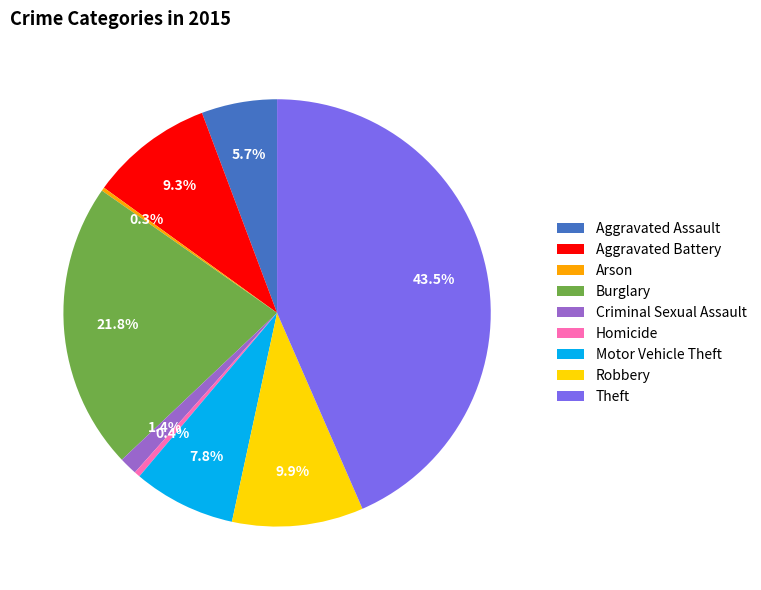

How much of the chart is everything except Criminal Sexual Assault?

98.6%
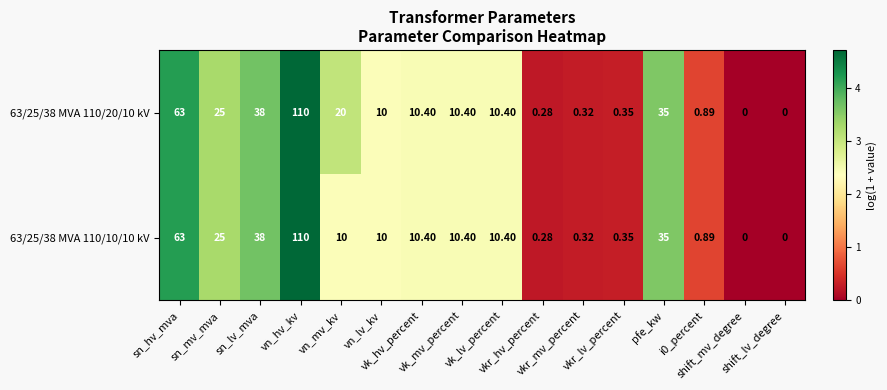

Rank the series at sn_lv_mva from highest to lowest value.

63/25/38 MVA 110/20/10 kV, 63/25/38 MVA 110/10/10 kV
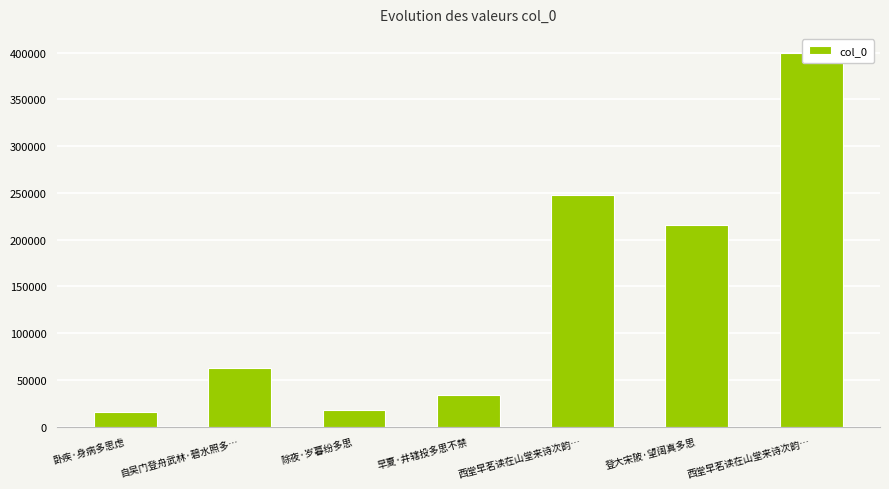

Which category has the lowest value across all series?

卧疾·身病多思虑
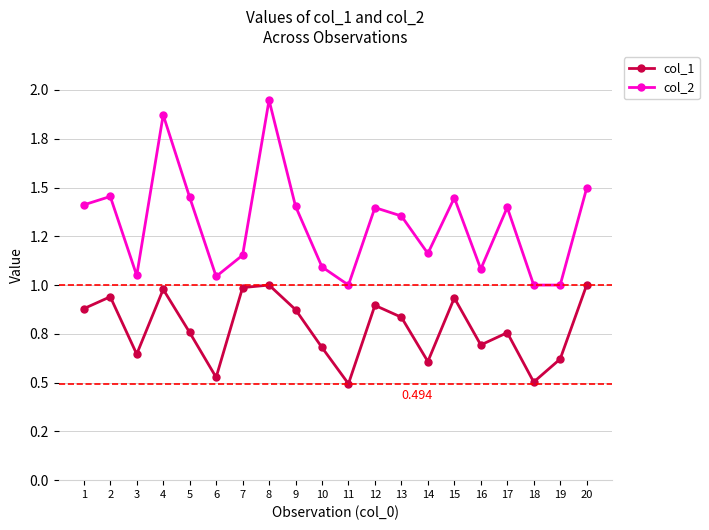

True or false: col_2 and col_1 intersect in this chart.

False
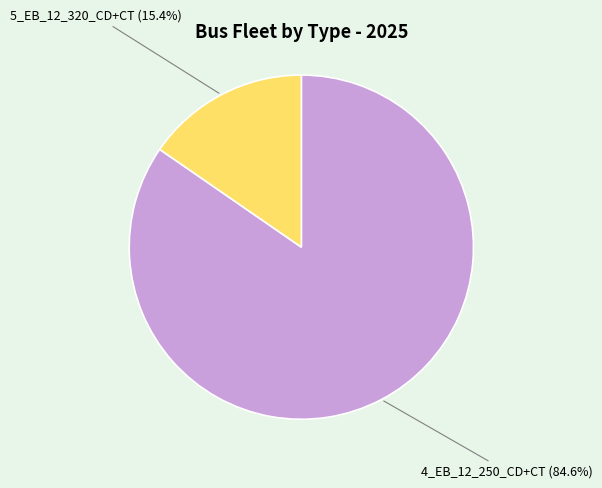

How many segments does this pie chart have?

2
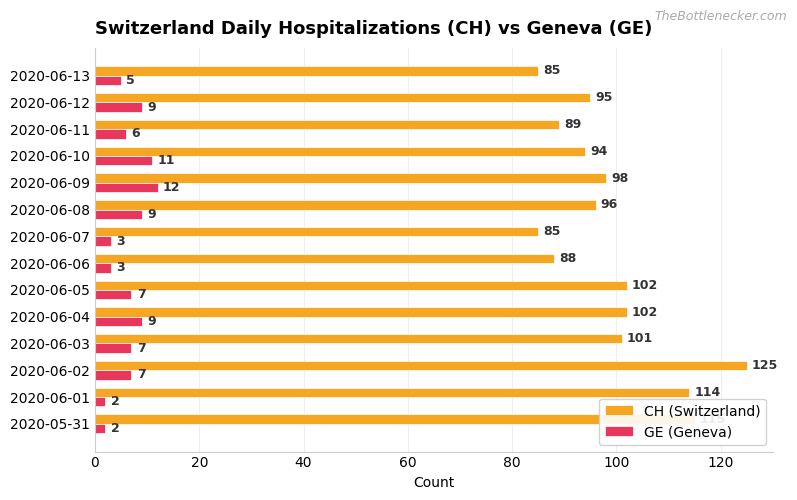

What is the difference between the maximum and minimum values in the GE (Geneva) series?

10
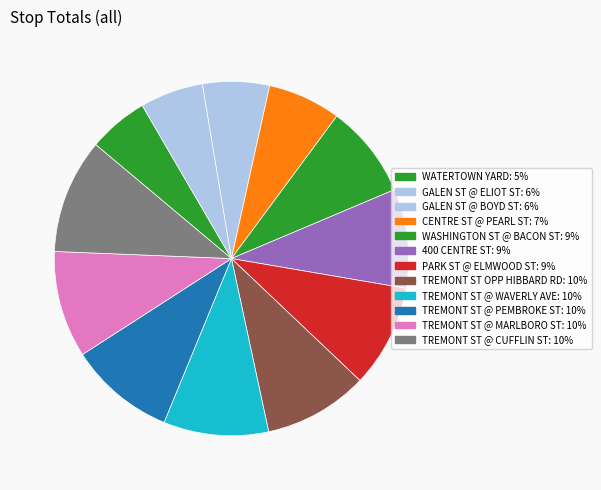

Is TREMONT ST @ MARLBORO ST the majority of the pie?

No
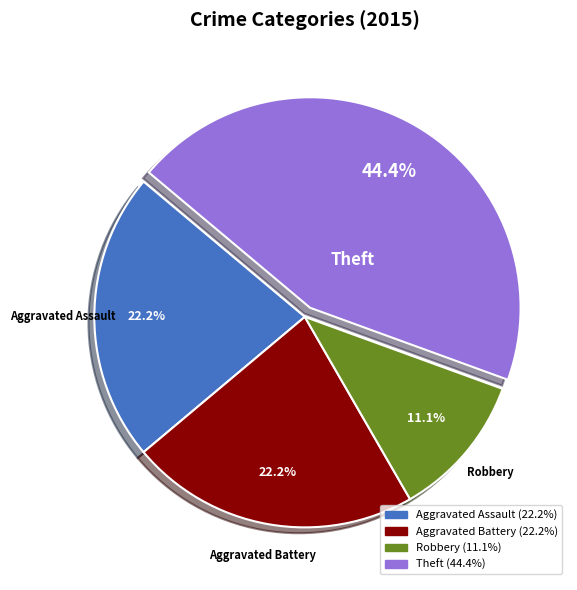

Is there a majority slice in this chart?

No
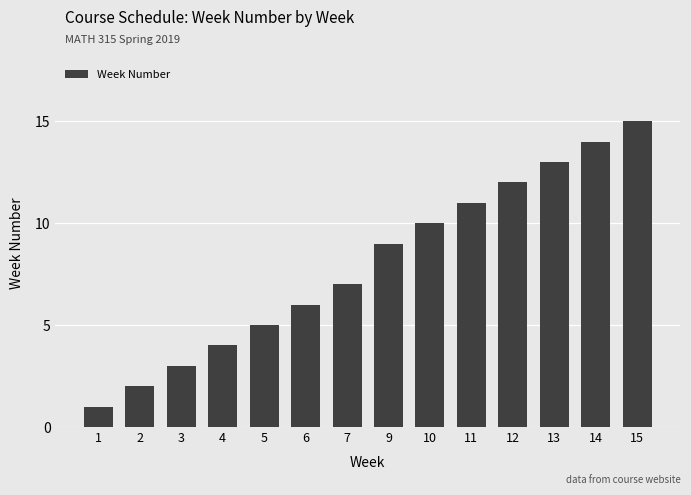

Rank the categories by value from lowest to highest.

1, 2, 3, 4, 5, 6, 7, 9, 10, 11, 12, 13, 14, 15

• TASK STATEMENT
Report each line above that contains the word "lowest", copying every such line in full.

• RESPONSE FOR THIS EXERCISE
Rank the series at sn_lv_mva from highest to lowest value.
Which category has the lowest value across all series?
Rank the categories by value from lowest to highest.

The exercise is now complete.